The percentage of overlap between the model's prediction and the ground truth (data annotations) is this statistic. This holds true for both 2D and 3D object detection issues and is especially pertinent to autonomous cars. Consider two rectangles that cross, with the intersection serving as your success target. A larger overlap indicates a better model. When you divide the overlap over the total area of the prediction and ground truth bounding rectangles, the quotient, or the outcome of division, is known as IoU. This idea can be extrapolated into three dimensions, where the overlap of two rectilinear prisms is the aim, and the IoU (ground truth and prediction again) is the quotient of this overlapping prism over the total of the two intersecting prisms.

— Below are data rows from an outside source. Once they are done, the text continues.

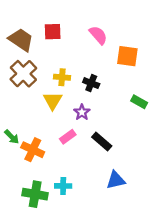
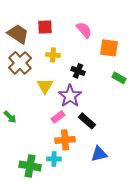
yellow cross: (62, 77) -> (53, 55), moved
green rectangle: (139, 102) -> (119, 78), moved
purple star: (82, 112) -> (70, 96), size x1.6
orange cross: (33, 150) -> (65, 140), moved, turned -30

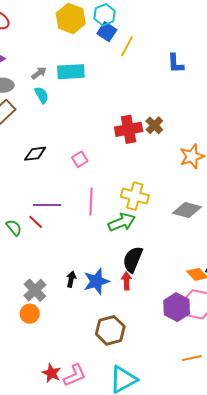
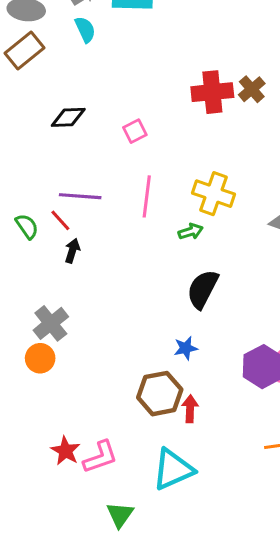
green arrow: (122, 222) -> (191, 231), size x0.6
black arrow: (71, 279) -> (72, 251), moved
blue star: (96, 281) -> (186, 348), moved, size x0.6
red arrow: (126, 281) -> (190, 409), moved

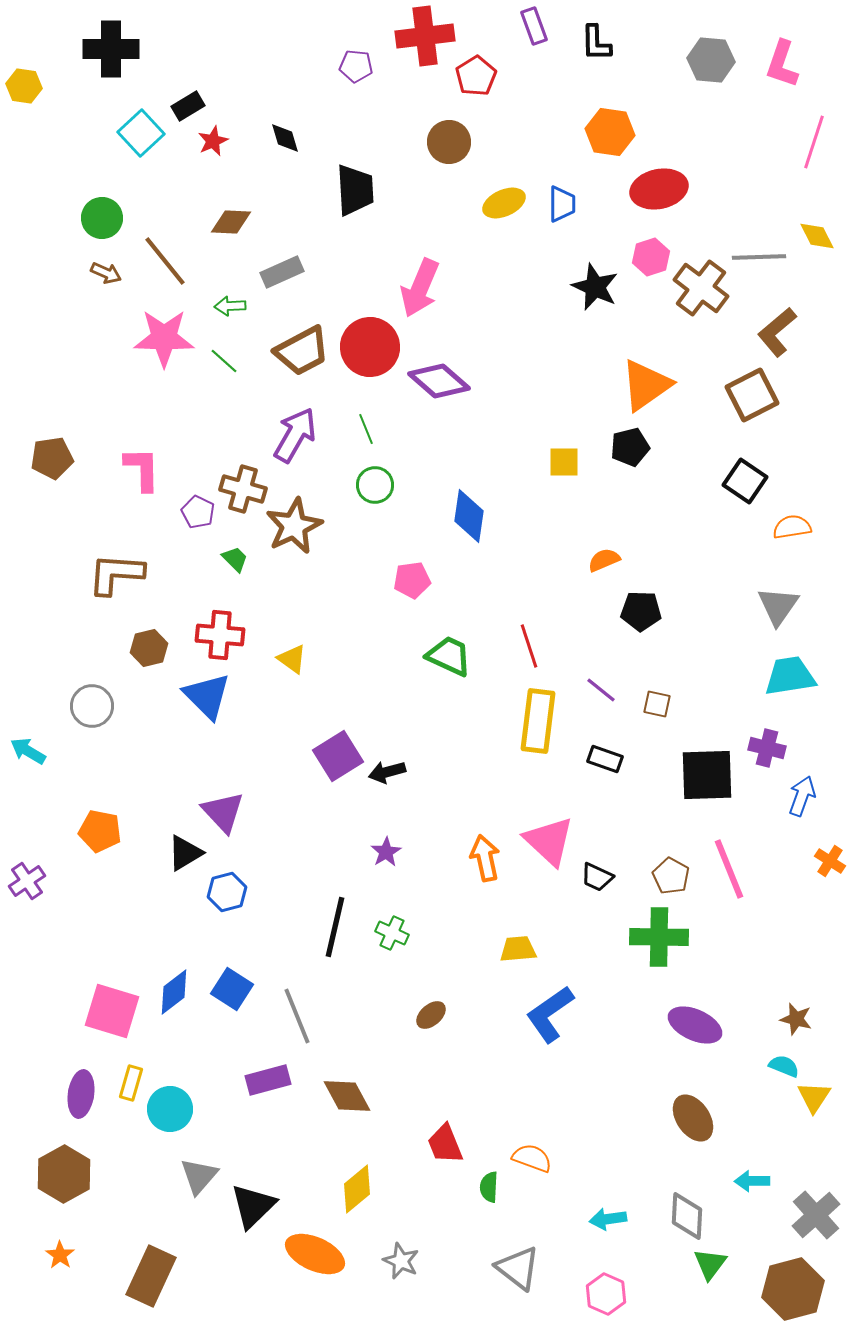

Best Practices and Considerations for Training Models
Time required

While more complicated model architectures, larger datasets, and higher input resolutions are generally slower to train on—they take longer to develop a performant model—some simpler model designs and smaller datasets can be trained more quickly. Even though training on increasingly larger datasets can help increase model accuracy (datasets with 1,000 or even 10,000 samples are a good place to start), more data samples won't always improve model performance beyond a certain point if they don't contain any new information, especially in rare or "edge" cases.

Model size

An additional limitation may be the total sum of the model's weights. The model uses more (GPU) memory during training the more weights it has. Training a model over several memory banks—whether they be located in different systems or on different GPUs within the same system—requires more work.

Dataset size

Usually, one needs at least 1000 pictures or 1000 rows of tabular data in order to construct a relevant model. Although training on fewer instances might be feasible, you will probably run into issues with your model, such as overfitting, when working with tiny datasets. If the biggest order-of-magnitude dataset size isn't accessible for your use case, you can still explore other options like synthetic augmentation or simulation.

Compute requirements

Training models usually requires a lot of computation and time. Distributed training can be appropriate for certain models, especially if the graph can be stored and replicated on several machines. Larger models might take hours or even days to train, but logistic regressions and SVMs are very simple and rapid to perform. Basic methods such as K-means clustering can need a lot of computing power, and using GPUs or specialized AI hardware like TPUs for training and inference can result in significant speedups.

Spectrum: easy to hard
  • If there's a simpler tool for the job, it makes sense to start there. Simpler models include logistic regression and support vector machines (SVMs).
  • That said, the boundaries between one class and another won't always be smooth or “differentiable” or “continuous.” So sometimes more sophisticated tools are necessary.
  • Random Forest Classifiers and Gradient Boosted Machines can typically handle easier vision classification challenges like the Iris dataset.
  • Larger datasets and larger models typically require longer training times. So when more sophisticated models are required to achieve high accuracy, often it will take more time, more fine tuning, and a larger compute/storage budget to train the next model.
Conclusion

With the array of tools at our disposal, training machine learning models shouldn't be a difficult task. Beginning has never been simpler.Having said that, avoid using machine learning as a band-aid solution. Before settling on a CNN, DNN, or LSTM as the best option, demonstrate that less complicated methods aren't any more efficient. Although it can seem like an art, training models is best approached as a science. Although your dataset's peculiarities and hyperparameters may affect the results, if you look more closely, you can finally confirm or refute theories about what's driving better or worse results. It's crucial to follow a thorough and systematic approach; maintaining an engineer's notebook or record is recommended. Tracking hyperparameters in GitHub is largely insufficient; you should ruthlessly test your models for regressions, track aggregate and specific performance metrics, and use tooling where possible to take the tediousness out of writing scripts.